= Exercise data =

---------------

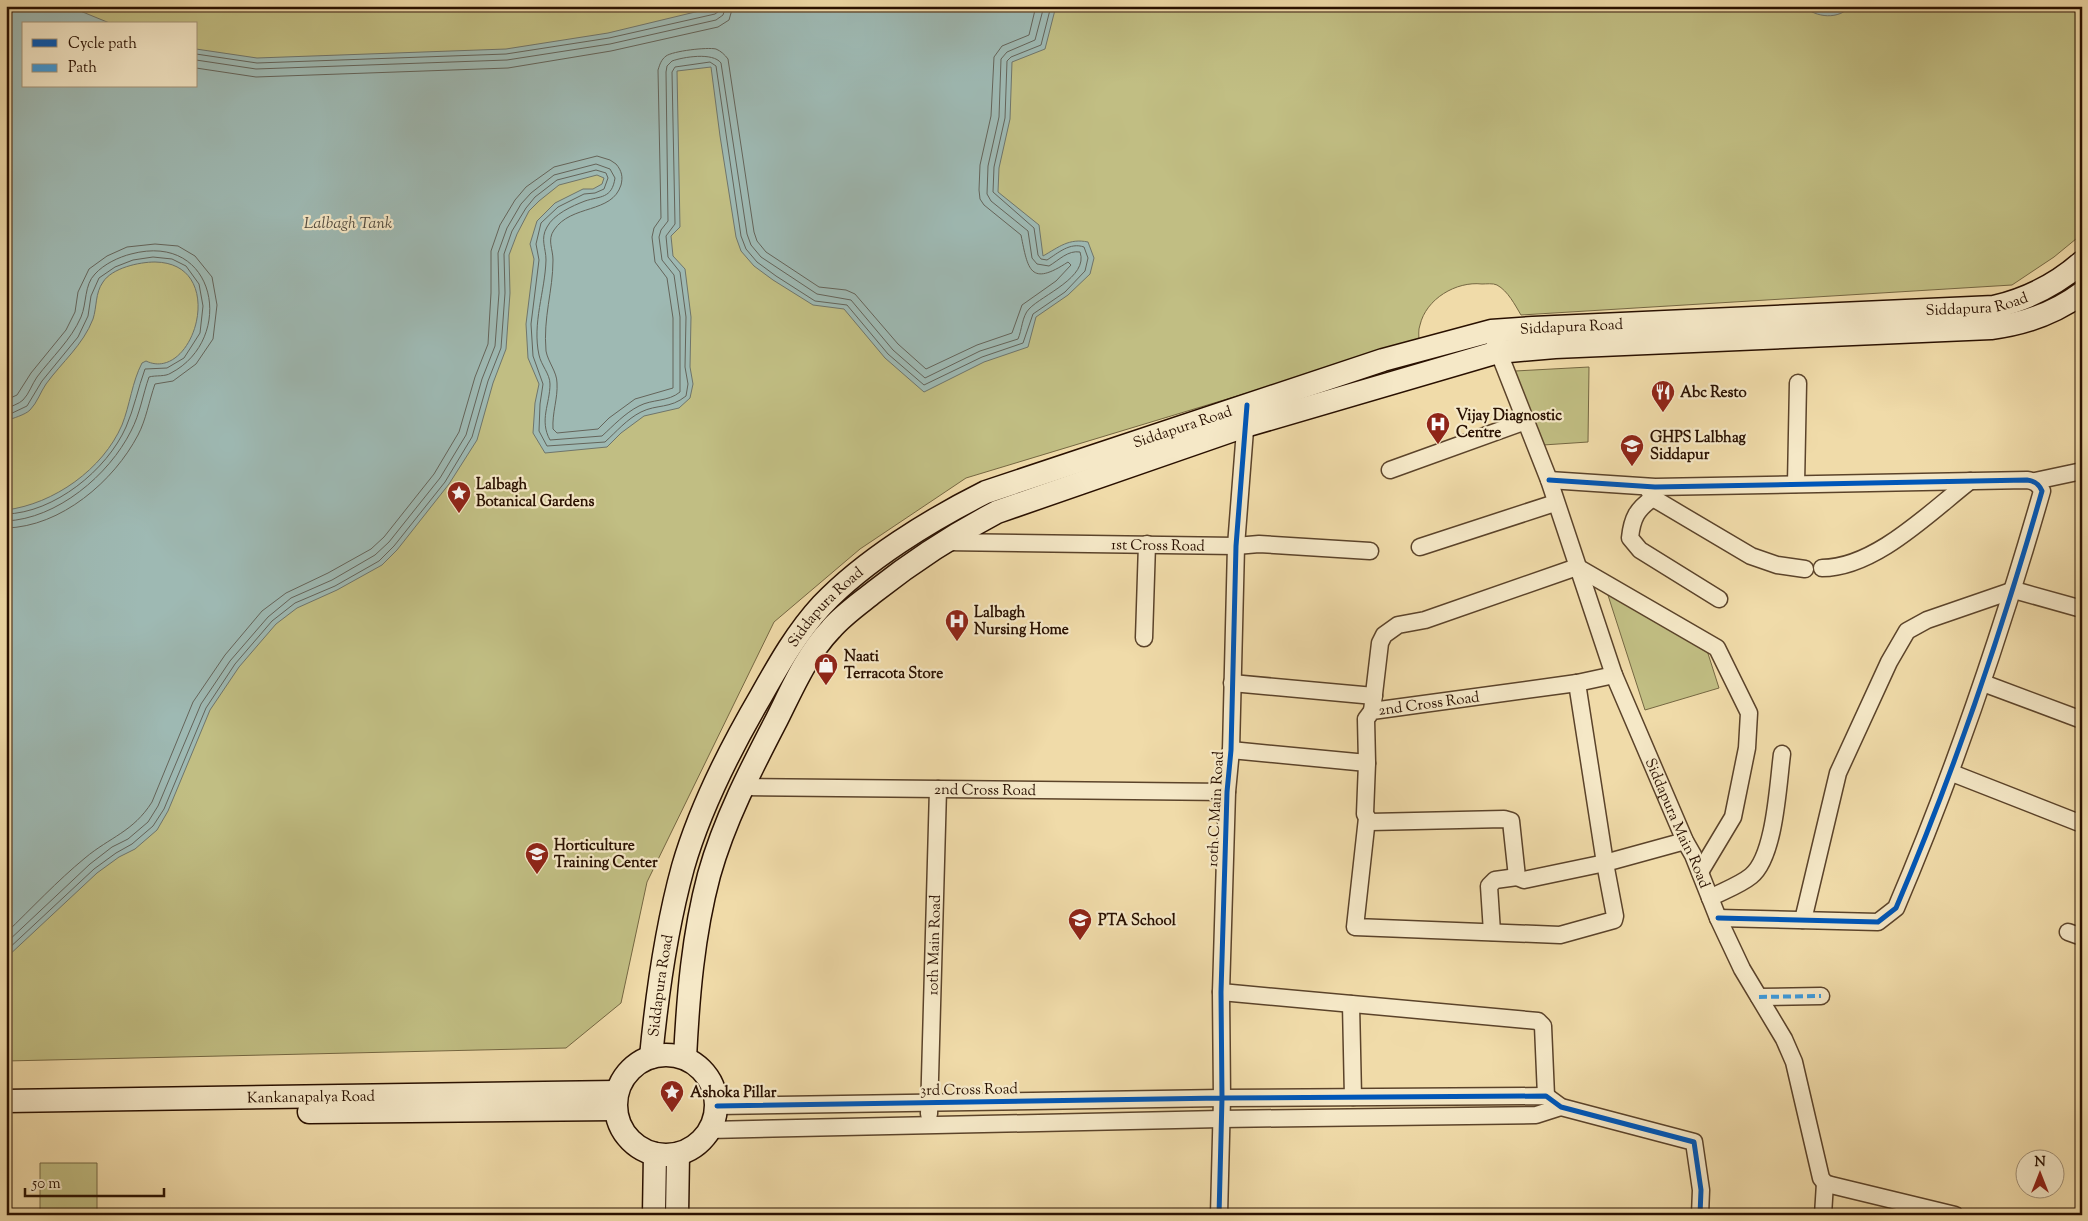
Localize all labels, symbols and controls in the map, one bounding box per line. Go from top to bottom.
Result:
legend [22,22,198,88]
text: Cycle path [68,34,137,55]
text: Path [68,58,97,79]
water label: Lalbagh Tank [304,213,392,236]
street label: Siddapura Road [1925,288,2032,322]
street label: Siddapura Road [1519,315,1624,341]
restaurant icon: Abc Resto [1650,379,1676,413]
place label: Abc Resto [1680,383,1747,404]
street label: Siddapura Road [1130,402,1236,454]
place label: Vijay Diagnostic Centre [1456,406,1562,444]
hospital icon: Vijay Diagnostic Centre [1425,411,1451,445]
place label: GHPS Lalbhag Siddapur [1650,428,1747,466]
school or university icon: GHPS Lalbhag Siddapur [1619,433,1645,467]
place label: Lalbagh Botanical Gardens [476,475,595,513]
place icon: Lalbagh Botanical Gardens [446,480,472,514]
street label: 1st Cross Road [1111,535,1206,558]
street label: Siddapura Road [784,563,869,652]
place label: Lalbagh Nursing Home [974,603,1069,641]
hospital icon: Lalbagh Nursing Home [944,608,970,642]
place label: Naati Terracota Store [844,647,943,685]
shop icon: Naati Terracota Store [813,652,839,686]
street label: 2nd Cross Road [1377,687,1481,722]
street label: 10th C Main Road [1203,750,1230,868]
street label: Siddapura Main Road [1639,755,1714,892]
street label: 2nd Cross Road [934,780,1037,802]
place label: Horticulture Training Center [554,836,658,874]
school or university icon: Horticulture Training Center [524,841,550,875]
street label: 10th Main Road [923,894,947,996]
school or university icon: PTA School [1067,907,1093,941]
place label: PTA School [1098,911,1177,932]
street label: Siddapura Road [644,932,679,1038]
place icon: Ashoka Pillar [659,1079,685,1113]
street label: 3rd Cross Road [920,1079,1019,1102]
place label: Ashoka Pillar [690,1083,777,1104]
street label: Kankanapalya Road [247,1087,376,1109]
north arrow [2016,1148,2066,1198]
text: N [2034,1153,2046,1173]
scale bar [25,1166,164,1198]
text: 50 m [31,1174,61,1195]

---------------

= Work request =
Copy each line of the data that includes the word "Pillar".

= Response to the task =
place icon: Ashoka Pillar [659,1079,685,1113]
place label: Ashoka Pillar [690,1083,777,1104]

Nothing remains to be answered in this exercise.